After polluter contributions, McAuliffe and Northam must stand strong against pipelines

In the lead up to the 2017 Virginia primary, then Democratic gubernatorial candidate (now the Democratic Party nominee) and current Virginia Lieutenant Governor Ralph Northam announced a “comprehensive campaign finance reform package.” In the press release distributed by his campaign, Northam states, “Virginia’s campaign finance system is a boondoggle that alienates its citizens and makes them lose faith in government.”

Virginia’s Lt. Gov. Ralph Northam pictured with Gov. Terry McAuliffe

The quote surely rings true for Virginians where Dominion Energy, the fossil fuel-powered utility, is the state’s largest corporate donor to political campaigns. Amongst the two establishment gubernatorial nominees, fossil fuel contributions have so far totalled $477,378 (20016–17) with $100,203 going to Northam and a whopping $377,175 going to Republican nominee Ed Gillespie.

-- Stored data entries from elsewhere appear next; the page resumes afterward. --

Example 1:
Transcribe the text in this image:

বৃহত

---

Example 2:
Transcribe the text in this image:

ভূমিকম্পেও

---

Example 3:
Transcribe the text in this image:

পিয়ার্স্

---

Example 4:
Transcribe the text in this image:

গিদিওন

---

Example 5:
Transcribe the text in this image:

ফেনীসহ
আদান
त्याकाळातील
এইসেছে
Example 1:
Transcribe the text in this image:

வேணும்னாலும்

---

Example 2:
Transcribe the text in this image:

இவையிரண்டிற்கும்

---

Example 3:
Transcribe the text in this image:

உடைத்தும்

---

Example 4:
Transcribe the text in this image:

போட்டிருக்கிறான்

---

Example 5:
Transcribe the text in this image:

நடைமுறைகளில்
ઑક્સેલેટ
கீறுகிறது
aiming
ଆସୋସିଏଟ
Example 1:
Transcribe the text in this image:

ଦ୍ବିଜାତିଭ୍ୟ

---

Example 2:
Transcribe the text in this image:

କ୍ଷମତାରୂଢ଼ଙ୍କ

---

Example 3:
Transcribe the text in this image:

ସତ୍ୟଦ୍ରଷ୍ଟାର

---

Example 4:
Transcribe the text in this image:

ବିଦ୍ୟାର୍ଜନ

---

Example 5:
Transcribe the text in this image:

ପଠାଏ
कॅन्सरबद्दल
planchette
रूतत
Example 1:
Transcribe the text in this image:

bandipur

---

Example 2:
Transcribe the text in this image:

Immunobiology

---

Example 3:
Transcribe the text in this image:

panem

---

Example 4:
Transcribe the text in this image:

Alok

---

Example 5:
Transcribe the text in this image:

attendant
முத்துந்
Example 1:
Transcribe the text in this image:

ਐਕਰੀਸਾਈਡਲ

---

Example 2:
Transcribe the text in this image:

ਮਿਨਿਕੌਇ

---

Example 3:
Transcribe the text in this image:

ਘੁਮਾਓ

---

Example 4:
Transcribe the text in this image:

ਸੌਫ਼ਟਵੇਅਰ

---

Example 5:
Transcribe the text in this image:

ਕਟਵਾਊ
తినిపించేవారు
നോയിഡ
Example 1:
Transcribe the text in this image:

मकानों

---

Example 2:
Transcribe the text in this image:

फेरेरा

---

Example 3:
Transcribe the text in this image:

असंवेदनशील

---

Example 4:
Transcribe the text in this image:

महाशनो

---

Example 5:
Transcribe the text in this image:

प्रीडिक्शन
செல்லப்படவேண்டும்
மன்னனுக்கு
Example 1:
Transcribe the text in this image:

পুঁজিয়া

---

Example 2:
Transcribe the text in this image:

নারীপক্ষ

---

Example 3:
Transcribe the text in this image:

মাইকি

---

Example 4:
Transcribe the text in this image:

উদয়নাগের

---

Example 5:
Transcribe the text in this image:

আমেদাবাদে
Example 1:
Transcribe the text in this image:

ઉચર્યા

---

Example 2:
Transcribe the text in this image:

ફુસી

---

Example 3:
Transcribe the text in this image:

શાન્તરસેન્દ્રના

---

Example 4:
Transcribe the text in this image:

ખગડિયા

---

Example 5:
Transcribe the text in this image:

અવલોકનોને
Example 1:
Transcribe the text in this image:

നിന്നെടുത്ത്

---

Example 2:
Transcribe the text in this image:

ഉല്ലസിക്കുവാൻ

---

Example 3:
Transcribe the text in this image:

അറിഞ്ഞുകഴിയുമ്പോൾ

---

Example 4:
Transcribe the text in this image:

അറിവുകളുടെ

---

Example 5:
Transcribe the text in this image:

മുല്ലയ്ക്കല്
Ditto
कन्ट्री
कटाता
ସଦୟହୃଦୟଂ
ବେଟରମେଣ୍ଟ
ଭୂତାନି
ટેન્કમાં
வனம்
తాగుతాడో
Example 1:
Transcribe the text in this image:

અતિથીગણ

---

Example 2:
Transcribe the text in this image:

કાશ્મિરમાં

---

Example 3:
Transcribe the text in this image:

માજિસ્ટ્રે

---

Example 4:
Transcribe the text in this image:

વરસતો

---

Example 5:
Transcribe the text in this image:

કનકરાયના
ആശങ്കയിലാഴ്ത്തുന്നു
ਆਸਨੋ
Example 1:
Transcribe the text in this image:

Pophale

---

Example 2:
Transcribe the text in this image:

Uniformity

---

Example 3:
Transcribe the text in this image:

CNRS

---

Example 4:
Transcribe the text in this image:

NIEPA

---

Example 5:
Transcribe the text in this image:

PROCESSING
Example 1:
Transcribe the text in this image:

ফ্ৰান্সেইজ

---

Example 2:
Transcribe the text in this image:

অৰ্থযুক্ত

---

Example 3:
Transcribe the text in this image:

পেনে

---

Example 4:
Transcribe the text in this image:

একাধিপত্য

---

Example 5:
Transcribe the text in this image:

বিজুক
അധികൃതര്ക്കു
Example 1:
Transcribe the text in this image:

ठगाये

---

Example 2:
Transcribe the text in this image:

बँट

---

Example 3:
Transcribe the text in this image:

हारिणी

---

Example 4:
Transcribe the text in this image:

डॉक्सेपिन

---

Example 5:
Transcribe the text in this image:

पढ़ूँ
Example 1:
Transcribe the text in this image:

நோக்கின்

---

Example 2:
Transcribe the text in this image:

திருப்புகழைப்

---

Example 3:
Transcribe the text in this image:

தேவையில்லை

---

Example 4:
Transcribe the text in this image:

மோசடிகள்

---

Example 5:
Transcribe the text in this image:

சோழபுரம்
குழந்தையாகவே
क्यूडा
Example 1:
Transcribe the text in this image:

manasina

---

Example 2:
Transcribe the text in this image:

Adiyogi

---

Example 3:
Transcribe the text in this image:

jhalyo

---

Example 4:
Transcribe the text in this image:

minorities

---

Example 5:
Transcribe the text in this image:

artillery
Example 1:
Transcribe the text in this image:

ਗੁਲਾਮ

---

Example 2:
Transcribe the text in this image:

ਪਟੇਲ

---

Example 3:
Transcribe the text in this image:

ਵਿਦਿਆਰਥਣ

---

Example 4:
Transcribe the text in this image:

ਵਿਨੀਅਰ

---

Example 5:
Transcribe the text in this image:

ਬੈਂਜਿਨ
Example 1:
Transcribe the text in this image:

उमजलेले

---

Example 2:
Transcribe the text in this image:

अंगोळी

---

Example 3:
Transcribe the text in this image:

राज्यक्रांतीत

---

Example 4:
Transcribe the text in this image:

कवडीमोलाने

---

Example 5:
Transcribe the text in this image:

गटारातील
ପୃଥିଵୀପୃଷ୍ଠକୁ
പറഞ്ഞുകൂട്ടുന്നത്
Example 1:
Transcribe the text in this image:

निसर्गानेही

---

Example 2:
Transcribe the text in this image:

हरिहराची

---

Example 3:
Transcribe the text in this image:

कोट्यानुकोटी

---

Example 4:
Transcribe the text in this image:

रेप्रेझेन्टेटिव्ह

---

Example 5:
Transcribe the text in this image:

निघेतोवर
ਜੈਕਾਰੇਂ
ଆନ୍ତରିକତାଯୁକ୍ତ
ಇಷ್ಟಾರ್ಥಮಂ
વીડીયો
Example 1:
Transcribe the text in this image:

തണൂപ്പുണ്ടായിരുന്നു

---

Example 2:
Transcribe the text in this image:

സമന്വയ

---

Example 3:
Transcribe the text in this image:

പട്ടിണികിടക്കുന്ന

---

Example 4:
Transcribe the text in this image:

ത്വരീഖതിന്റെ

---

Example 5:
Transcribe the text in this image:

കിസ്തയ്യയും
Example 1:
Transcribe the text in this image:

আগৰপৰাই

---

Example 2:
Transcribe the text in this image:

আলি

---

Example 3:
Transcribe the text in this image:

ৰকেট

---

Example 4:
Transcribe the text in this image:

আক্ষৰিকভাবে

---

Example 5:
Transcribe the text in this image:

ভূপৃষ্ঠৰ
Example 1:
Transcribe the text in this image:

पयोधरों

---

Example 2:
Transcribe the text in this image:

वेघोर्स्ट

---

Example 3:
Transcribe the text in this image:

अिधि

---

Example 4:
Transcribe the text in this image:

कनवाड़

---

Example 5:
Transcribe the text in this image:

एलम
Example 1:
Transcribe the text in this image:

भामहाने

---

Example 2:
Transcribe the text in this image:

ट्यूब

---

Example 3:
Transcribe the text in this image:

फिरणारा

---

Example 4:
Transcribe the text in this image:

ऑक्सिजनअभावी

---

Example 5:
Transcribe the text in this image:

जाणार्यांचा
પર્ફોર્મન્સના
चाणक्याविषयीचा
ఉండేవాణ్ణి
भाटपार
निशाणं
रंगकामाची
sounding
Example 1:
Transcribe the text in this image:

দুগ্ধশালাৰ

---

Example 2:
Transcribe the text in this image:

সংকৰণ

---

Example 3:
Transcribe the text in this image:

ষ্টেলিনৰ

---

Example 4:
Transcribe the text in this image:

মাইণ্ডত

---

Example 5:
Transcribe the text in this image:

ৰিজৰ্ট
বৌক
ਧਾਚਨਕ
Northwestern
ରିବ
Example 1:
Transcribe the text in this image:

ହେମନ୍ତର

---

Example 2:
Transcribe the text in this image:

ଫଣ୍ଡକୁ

As fossil fuel money pours into Virginia’s elections, two companies in particular — Dominion Energy and Pennsylvania-based EQT Midstream — are banking on key pipeline permits to flow out of Virginia’s executive branch to greenlight their respective Atlantic Coast and Mountain Valley gas pipeline projects. These permits are currently under review by the McAuliffe-Northam administration, and could be decided by the current governor or his successor.

While Dominion’s contributions have been par-for-the-course in Virginia politics (though an increasing number of candidates are bucking this trend) a concerning and so far unreported fact is that out-of-state company EQT, the company behind the 303-mile Mountain Valley Pipeline, is also trying to curry favor. So far, EQT has made two donations to Northam’s campaign, totalling $20,000. Both $10,000 contributions were made this year: the first on March 6 and the second on June 13, Primary Election Day.

Undoubtedly, EQT is hoping that, if elected governor, Northam would not wield his authority under Section 401 of the Clean Water Act to cancel the proposed project. Meanwhile, EQT (and the fossil fuel industry) already knows it has an ally in Gillespie who supports both the proposed Mountain Valley and Atlantic Coast pipelines despite strong concerns about property rights violations and environmental degradation from those in its path.

To restore “faith in government,” it’s time for the current McAuliffe-Northam administration to draw a bright line against polluter influence and fully utilize its authority to review and reject water quality permits for both massive pipeline projects, as state leaders in New York and New Jersey have done.

The proposed Mountain Valley Pipeline will cross hundreds of waterways.

Thus far, the McAuliffe administration has waffled in its willingness to fully exercise its permit authority under the Clean Water Act, sparking a growing controversy and concern that corporate influence is corrupting the process. In early April, the Virginia Department of Environmental Quality (DEQ) released a statement saying it would conduct project-specific 401 permit reviews for each pipeline, including a review of individual stream and wetlands crossings. However, just seven weeks later, the agency suddenly backtracked, calling that previous statement a “miscommunication.” Instead, DEQ said it will defer to a blanket “Nationwide Permit 12” issued by the Army Corps of Engineers, which would approve hundreds of stream crossings at once without any site-specific review. DEQ claims it will still examine “other” issues beyond the waterway crossings. Water advocates say this would amount to an evasion of the state’s legal duties and a coalition of 80 Virginia groups are calling on the Governor to direct the DEQ to go back and do it properly.

Meanwhile, Lt. Gov. Northam says he supports 401 permit reviews, writing “I recommend that DEQ strongly consider utilizing individual permits” in a letter circulated by his campaign. Additionally, at a May debate in Roanoke, Northam stated he did “what I could as lieutenant governor through the executive branch to make sure that we changed from blanket permitting to a site-specific permitting, which they followed my lead on.” It seems the DEQ is not listening.

In the face of EQT money, it’s encouraging to see Northam call for the necessary environmental reviews of the Mountain Valley Pipeline. However, if Virginians are to gain faith in their elected officials in a political environment so heavily dominated by fossil fuel interests, it’s incumbent upon both Gov. McAuliffe and his potential successor, Lt. Gov. Northam, to take action now to ensure the reviews happen. Anything else will call into question polluter influence, exacerbating the mistrust many Virginians have in both the pipeline review and electoral process.

If elected governor, let’s hope Northam continues his “commonsense [campaign finance] reforms.” If so, he certainly will be closer to taking “a huge step forward in regaining the people’s trust.”